Avviene così che uomini di immensa bontà e intelligenza, militino in campi avversi. Molti uomini di immensa bontà e intelligenza, credono ancora – e ci pare tanto assurdo da poterli ritenere colpevoli – nelle verità rivelate, diverse di luogo in luogo. Sino a far temere il ritorno di un nazismo, proprio per le ragioni contro ogni ragione della fede.
Non è uno scandalo ch’io ripeta: se papa Wojtila – meno santo di papa Giovanni, ma certo d’eccelsa forza e intelligenza – fosse nato, anziché in una famiglia cattolica di Polonia, in una famiglia musulmana dell’Iran, avrebbe avuto una altrettanto fede assurda e incrollabile della verità rivelata da Maometto.
Ripeto: etico e sociale sono sinonimi. Per maledizioni millenarie, in questo concetto è stata introdotta, sino a divenire dominante, la necessità di una fede. Affermiamo l’esatto contrario. È l’unica via per giungere alla cancellazione dei delitti di ogni tipo, sollecitati da “verità” che sono, quando non imposture, interpretazioni eccessive, a volte sino al fanatismo ed alla persecuzione, di testi e saggi profetizzanti e “poetici”. Ne hanno preso l’effettiva gestione i peggiori: i politici, i militari e i finanzieri.

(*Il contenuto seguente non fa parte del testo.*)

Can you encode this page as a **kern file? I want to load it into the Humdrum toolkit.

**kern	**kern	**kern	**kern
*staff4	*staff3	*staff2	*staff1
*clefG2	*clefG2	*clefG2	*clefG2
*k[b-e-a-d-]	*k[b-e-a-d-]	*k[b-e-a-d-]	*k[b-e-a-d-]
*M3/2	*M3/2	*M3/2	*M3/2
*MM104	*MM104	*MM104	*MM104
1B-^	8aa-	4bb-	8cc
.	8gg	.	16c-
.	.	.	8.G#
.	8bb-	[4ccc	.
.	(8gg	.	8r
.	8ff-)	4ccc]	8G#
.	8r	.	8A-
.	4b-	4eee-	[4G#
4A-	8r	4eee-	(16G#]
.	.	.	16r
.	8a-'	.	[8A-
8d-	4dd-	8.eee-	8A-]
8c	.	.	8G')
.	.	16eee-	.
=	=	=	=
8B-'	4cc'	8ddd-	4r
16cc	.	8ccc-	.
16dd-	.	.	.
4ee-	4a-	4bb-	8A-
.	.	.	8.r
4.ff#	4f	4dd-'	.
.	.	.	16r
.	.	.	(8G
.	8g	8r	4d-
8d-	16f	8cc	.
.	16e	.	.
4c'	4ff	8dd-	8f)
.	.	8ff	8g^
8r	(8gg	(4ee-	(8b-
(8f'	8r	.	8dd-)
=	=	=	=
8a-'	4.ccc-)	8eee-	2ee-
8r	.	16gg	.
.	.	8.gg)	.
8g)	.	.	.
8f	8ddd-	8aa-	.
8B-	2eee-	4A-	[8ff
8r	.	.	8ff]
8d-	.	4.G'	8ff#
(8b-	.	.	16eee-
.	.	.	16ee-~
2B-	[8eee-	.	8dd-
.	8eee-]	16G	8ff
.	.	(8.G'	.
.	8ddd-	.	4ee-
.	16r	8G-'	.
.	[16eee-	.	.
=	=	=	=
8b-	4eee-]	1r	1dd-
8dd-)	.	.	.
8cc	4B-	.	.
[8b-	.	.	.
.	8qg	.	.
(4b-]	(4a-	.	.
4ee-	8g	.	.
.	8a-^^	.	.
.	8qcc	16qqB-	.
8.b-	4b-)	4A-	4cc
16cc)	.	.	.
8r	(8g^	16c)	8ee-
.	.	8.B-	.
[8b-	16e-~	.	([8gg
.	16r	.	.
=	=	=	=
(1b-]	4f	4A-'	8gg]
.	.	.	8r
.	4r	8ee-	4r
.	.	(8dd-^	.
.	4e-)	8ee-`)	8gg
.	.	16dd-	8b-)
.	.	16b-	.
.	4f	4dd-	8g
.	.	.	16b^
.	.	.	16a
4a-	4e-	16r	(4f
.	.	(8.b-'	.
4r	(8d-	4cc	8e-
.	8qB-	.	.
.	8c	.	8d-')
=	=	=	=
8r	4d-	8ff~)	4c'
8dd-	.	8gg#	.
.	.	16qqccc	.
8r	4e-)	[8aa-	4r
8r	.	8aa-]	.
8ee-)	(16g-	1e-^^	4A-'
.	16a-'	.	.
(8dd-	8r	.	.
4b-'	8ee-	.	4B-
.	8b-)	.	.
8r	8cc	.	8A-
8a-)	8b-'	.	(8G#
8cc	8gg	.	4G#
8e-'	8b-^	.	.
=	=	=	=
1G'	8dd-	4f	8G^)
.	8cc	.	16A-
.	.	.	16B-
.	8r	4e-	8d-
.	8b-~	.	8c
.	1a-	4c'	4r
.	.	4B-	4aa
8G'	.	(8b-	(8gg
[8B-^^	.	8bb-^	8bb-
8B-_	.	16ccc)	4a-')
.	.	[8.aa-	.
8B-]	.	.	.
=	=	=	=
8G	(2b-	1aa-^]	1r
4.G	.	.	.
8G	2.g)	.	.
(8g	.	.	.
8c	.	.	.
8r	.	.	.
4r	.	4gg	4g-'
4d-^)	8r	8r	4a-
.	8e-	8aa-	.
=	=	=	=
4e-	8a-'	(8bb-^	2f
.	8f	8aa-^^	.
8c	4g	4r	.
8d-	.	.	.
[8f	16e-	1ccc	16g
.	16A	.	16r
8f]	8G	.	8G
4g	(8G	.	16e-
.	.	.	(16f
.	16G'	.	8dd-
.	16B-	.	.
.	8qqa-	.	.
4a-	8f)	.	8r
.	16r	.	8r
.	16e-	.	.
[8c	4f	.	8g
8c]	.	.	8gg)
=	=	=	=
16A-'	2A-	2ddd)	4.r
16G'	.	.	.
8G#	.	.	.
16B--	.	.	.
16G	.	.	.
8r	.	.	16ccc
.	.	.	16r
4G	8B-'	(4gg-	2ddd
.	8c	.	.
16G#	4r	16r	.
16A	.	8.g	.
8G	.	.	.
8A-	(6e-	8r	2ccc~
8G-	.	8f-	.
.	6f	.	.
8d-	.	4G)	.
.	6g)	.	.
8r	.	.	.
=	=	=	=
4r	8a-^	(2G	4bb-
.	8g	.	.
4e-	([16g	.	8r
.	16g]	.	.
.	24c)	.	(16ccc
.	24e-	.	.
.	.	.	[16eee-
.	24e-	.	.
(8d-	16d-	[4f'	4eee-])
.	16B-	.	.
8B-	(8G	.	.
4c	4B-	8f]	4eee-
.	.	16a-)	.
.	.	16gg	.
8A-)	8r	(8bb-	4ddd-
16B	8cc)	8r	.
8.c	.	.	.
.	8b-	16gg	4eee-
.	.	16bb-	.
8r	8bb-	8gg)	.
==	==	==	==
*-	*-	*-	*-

Le guerre, le violenze, le tragedie continueranno sino a che esisteranno fedi che non siano la sola fede dell’uomo per l’uomo.
Abbiamo in noi, ciascuno – come ogni altro animale e come gli altri organismi viventi – le nostre capacità e possibilità. È a queste che dobbiamo richiamarci, momento per momento, per arrivare alla consapevolezza, alla tolleranza, alla non violenza e alla pace. La consapevolezza soprattutto della vita, solo materiale, il che non toglie, anzi moltiplica, il dovere dell’etica e della socialità.
L’anticlericalismo rinasce, purtroppo, dalla sempre più pesante presa di possesso nel campo economico e mediatico degli uomini peggiori “di fede”, stato via stato, nazione via nazione. Uomini di fede, e proprio perciò giustificati ad imporre la propria.
È banale citare il fatto incontrovertibile che nella nostra Italia tutti i mezzi di comunicazione – tutti senza esclusione alcuna – aumentino gli spazi dedicati alle religioni; com’è logico, in particolare cattolica o cristiana.
Meno banale, anzi funesto sino a far temere la fine della Terra (la Terra è l’anima) per eventi sempre più continui e catastrofici nati dalle fedi ed attuati da chi ne trae macabri profitti.